If anti-Israel agitators wish to avoid being described as terrorists, they might begin by ceasing to terrorise ordinary people. The smashing of the Gail’s branch in Archway, north London, red paint flung across its walls, slogans sprayed beside its door, is the latest instalment in a now familiar pattern: vandalism presented as virtue, intimidation dressed up as solidarity. The activists call it protest, but let’s call it by its real name: menace.

To vandalise Gail’s in the name of Gaza is a deliberate effort to intimidate and must be treated as such

The branch’s windows were broken twice within a single week. Slogans reading “Reject corporate Zionism” and “Boycott” were sprayed across the frontage, an anarchist symbol scrawled beside the entrance. Staff arrived at dawn to clear shattered glass from the pavement while police opened a hate crime investigation. That sequence of events is not persuasion in any recognisable democratic sense, but coercion, carried out by people who operate under cover of darkness and disappear before they can be held accountable. Thugs.

It is at least on brand: this sort of violence and intimidation sits uncomfortably close to the political culture these activists claim to romanticise.

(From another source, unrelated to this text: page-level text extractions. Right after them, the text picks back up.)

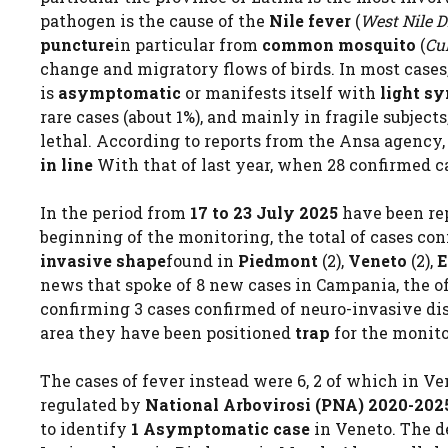
pathogen is the cause of the
Nile fever
(
West Nile D
puncture
in particular from
common mosquito
(
Cu
change and migratory flows of birds. In most cases
is
asymptomatic
or manifests itself with
light s
rare cases (about 1%), and mainly in fragile subjec
lethal. According to reports from the Ansa agency,
in line
With that of last year, when 28 confirmed c
In the period from
17 to 23 July 2025
have been re
beginning of the monitoring, the total of cases co
invasive shape
found in
Piedmont
(2),
Veneto
(2),
E
news that spoke of 8 new cases in Campania, the offi
confirming 3 cases confirmed of neuro-invasive disea
area they have been positioned
trap
for the monito
The cases of fever instead were 6, 2 of which in V
regulated by
National Arbovirosi (PNA) 2020-202
to identify
1 Asymptomatic case
in Veneto. The de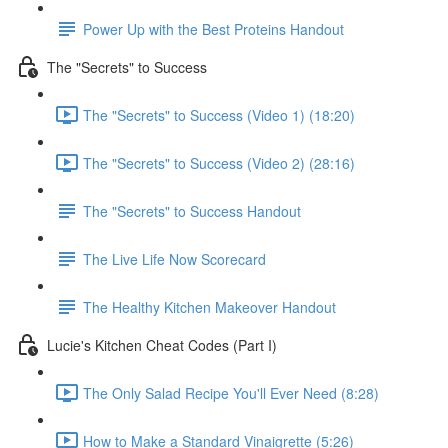
Power Up with the Best Proteins Handout
The "Secrets" to Success
The "Secrets" to Success (Video 1) (18:20)
The "Secrets" to Success (Video 2) (28:16)
The "Secrets" to Success Handout
The Live Life Now Scorecard
The Healthy Kitchen Makeover Handout
Lucie's Kitchen Cheat Codes (Part I)
The Only Salad Recipe You'll Ever Need (8:28)
How to Make a Standard Vinaigrette (5:26)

For much of the past eight decades, the most visible export of Palestinians has been violence: hijackings, bombings, suicide attacks, knife assaults, rockets. They perfected many of these techniques which we now all have to experience. People can argue endlessly about history, borders, mandates and missed opportunities. That argument has been running for decades and will continue to do so. What has been far more visible to the outside world is the method that has so often defined Palestinian militancy over the past seventy-eight years: hijackings, bombings, shootings, stabbings, rockets, the theatre of fear. For many observers, that has been the most recognisable export of Palestinianism to the wider world.

The word was intifada, uprising through force. What we are now witnessing in London is its imitation. The smashing of shop windows, the ritual daubing of red paint, the attempt to make ordinary commercial life feel unsafe, all mirror that politics of intimidation. In that sense the product has been successfully exported. The intifada has been globalised, exactly as its most ardent advocates once promised it would be.

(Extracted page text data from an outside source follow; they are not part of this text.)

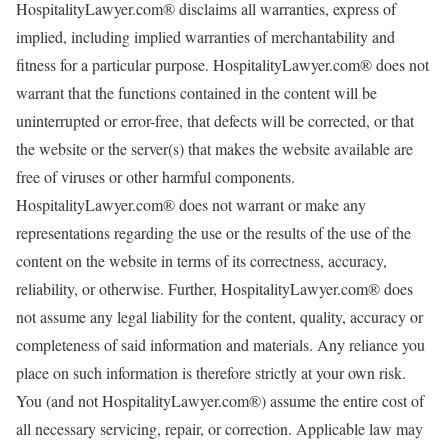
HospitalityLawyer.com® disclaims all warranties, express of
implied, including implied warranties of merchantability and
fitness for a particular purpose. HospitalityLawyer.com® does not
warrant that the functions contained in the content will be
uninterrupted or error-free, that defects will be corrected, or that
the website or the server(s) that makes the website available are
free of viruses or other harmful components.
HospitalityLawyer.com® does not warrant or make any
representations regarding the use or the results of the use of the
content on the website in terms of its correctness, accuracy,
reliability, or otherwise. Further, HospitalityLawyer.com® does
not assume any legal liability for the content, quality, accuracy or
completeness of said information and materials. Any reliance you
place on such information is therefore strictly at your own risk.
You (and not HospitalityLawyer.com®) assume the entire cost of
all necessary servicing, repair, or correction. Applicable law may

In that sense the vandalism in Archway is not an aberration, but imitation.

Contrast that with what Israel has exported. One example will suffice. Teva Pharmaceuticals manufactures roughly one in five of the generic medicines used by the NHS. I have stood inside the facilities in Israel where they produce these life-saving treatments. I travelled there with Kemi Badenoch when she was Trade Secretary as she worked on a renewed UK–Israel trade deal – talks that were later frozen by the incoming Labour government in response to the war started when the Palestinians savagely attacked Israel on October 7th. That decision punished both Israel and Britain, as a result of Palestinian terrorism. It didn’t do much to help the Palestinians, either. Pro-Palestinian campaigners have even targeted Teva, calling for the shutdown of its UK operations,

The targeting of Gail’s belongs in a dark historical context. The smashing of Jewish shop windows did not begin in Archway. It did not begin in 2023. It did not begin with the Palestinian cause.

[…]

Since October 2023, Jewish schools in Stamford Hill have been vandalised with red paint. In 2025, a Jewish-owned business in the area was attacked, with red paint thrown, windows smashed and ‘Drop Elbit’ sprayed on the frontage. A building housing Jewish businesses in north Manchester was also daubed with red paint and ‘Happy Nakba Day’ graffiti. In November 2023, the Wiener Holocaust Library’s sign was defaced with ‘Gaza’ in red paint. In each case, the perpetrators frame their actions through the language of Gaza and Israel, while the immediate targets are local premises that are identifiably Jewish or associated with Jewish communities.

This is intimidation. Its purpose is to make communities feel exposed, unwelcome, watched. That is why police classify such incidents as hate crimes. That is why they must treat them with severity.